2-INF-185 Integrácia dátových zdrojov 2016/17

Materiály · Úvod · Pravidlá · Kontakt
HW10 a HW11 odovzdajte do utorka 30.5. 9:00.
Dátumy odovzdania projektov:
1. termín: nedeľa 11.6. 22:00
2. termín: streda 21.6. 22:00
Oba termíny sú riadne, prvý je určený pre študentov končiacich štúdium alebo tých, čo chcú mať predmet ukončený skôr. V oboch prípadoch sa pár dní po odvzdaní budú konať krátke osobné stretnutia s vyučujúcimi (diskusia k projektu a uzatvárane známky). Presné dni a časy dohodneme neskôr. Projekty odovzdajte podobne ako domáce úlohy do /submit/projekt


HW08

From IDZ
Jump to: navigation, search
  • Submit by copying requested files to /submit/hw08/username/

General goal: Build a simple website, which lists all crawled users and for each users has a page with simple statistics for given user.
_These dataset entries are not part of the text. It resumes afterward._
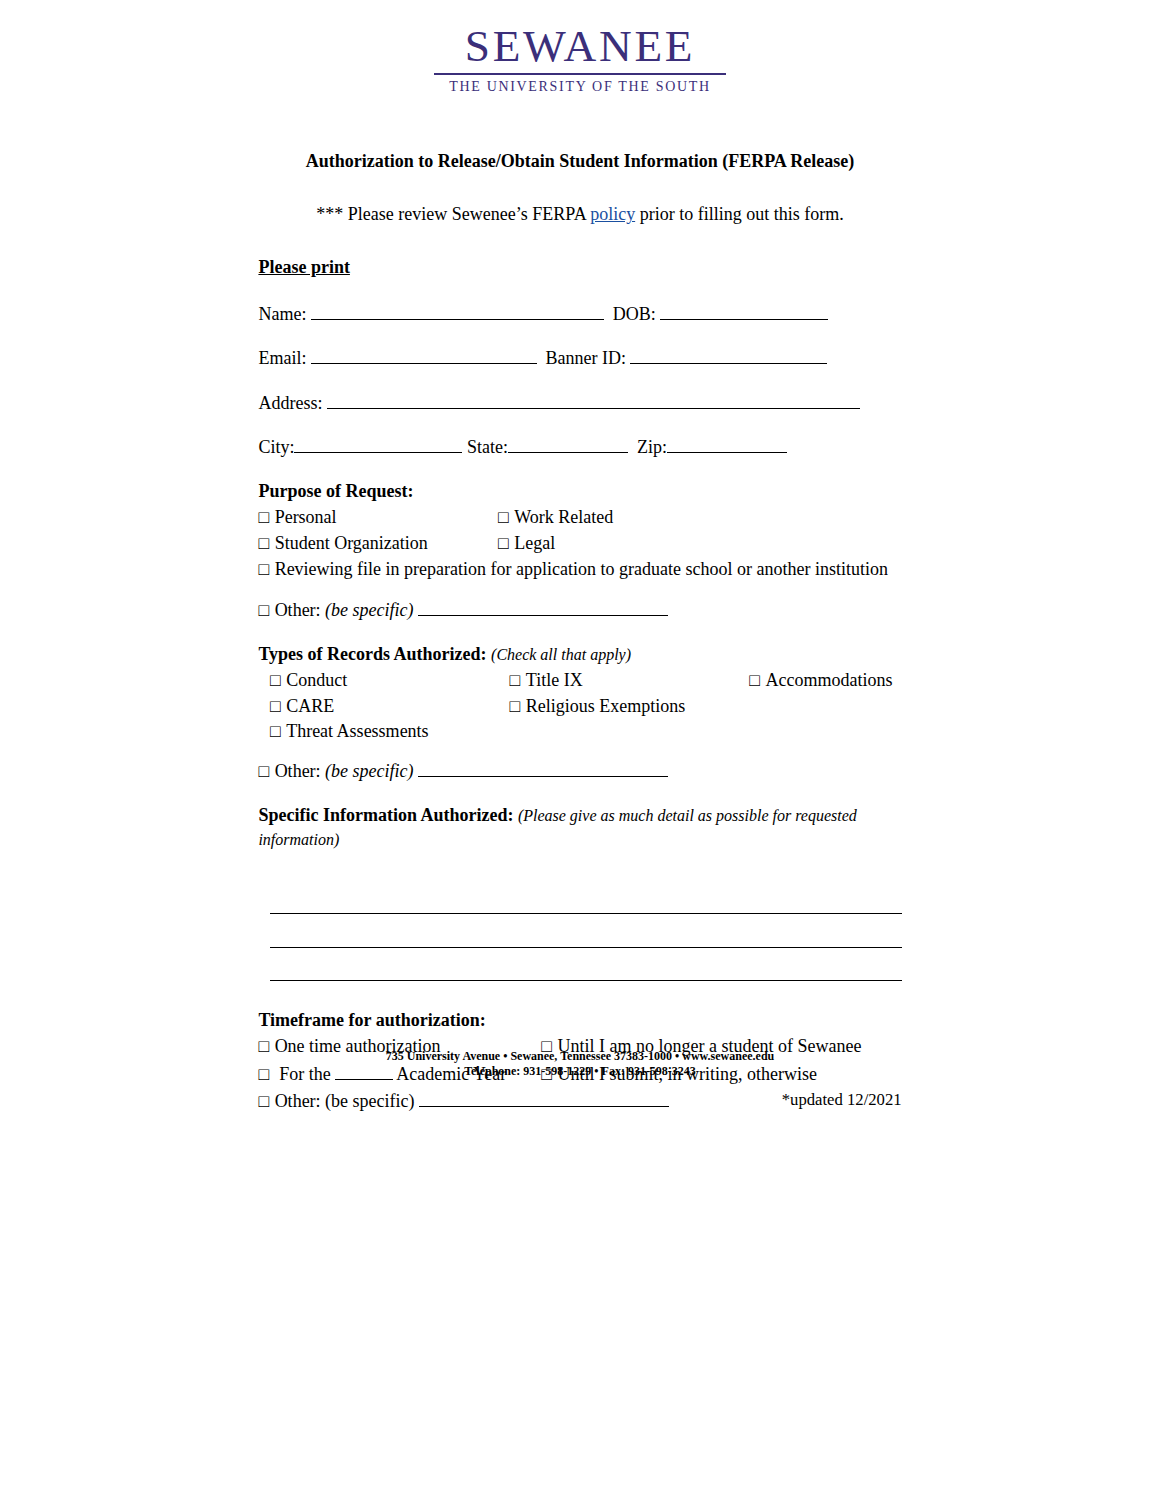SEWANEE
THE UNIVERSITY OF THE SOUTH
Authorization to Release/Obtain Student Information (FERPA Release)
*** Please review Sewenee’s FERPA policy prior to filling out this form.
Please print
Name: DOB:
Email: Banner ID:
Address:
City: State: Zip:
Purpose of Request:
Personal Work Related
Student Organization Legal
Reviewing file in preparation for application to graduate school or another institution
Other: (be specific)
Types of Records Authorized: (Check all that apply)
Conduct Title IX Accommodations
CARE Religious Exemptions Threat Assessments
Other: (be specific)
Specific Information Authorized: (Please give as much detail as possible for requested information)
Timeframe for authorization:
One time authorization Until I am no longer a student of Sewanee
For the Academic Year Until I submit, in writing, otherwise
Other: (be specific)
735 University Avenue • Sewanee, Tennessee 37383-1000 • www.sewanee.edu
Telephone: 931-598-1229 • Fax: 931-598-3243
*updated 12/2021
This lesson requires crawled data from previous lesson, if you don't have one, you can find it at (and thank Baska): /tasks/hw08/db.sqlite3

Submit source code (web server and preprocessing scripts) and database files.

Task A

Create a simple flask web application which:

  • Has a homepage where is a list of all users (with links to their pages).
  • Has a page for each user, which has simple information about user: His nickname, number of posts and hist last 10 posts.

Task B

For each user preprocess and store list of his top 10 words and list of top 10 words typical for him (which he uses much more often than other users, come up with some simple heuristics). Show this information on his page.

Task C

Preprocess and store list of top three similar users for each user (try to come up with some simple definition of similarity based on text in posts). Again show this information on user page.

Bonus: Try to use some simple topic modeling (e.g. PCA as in TruncatedSVD from scikit-learn) and use it for finding similar users.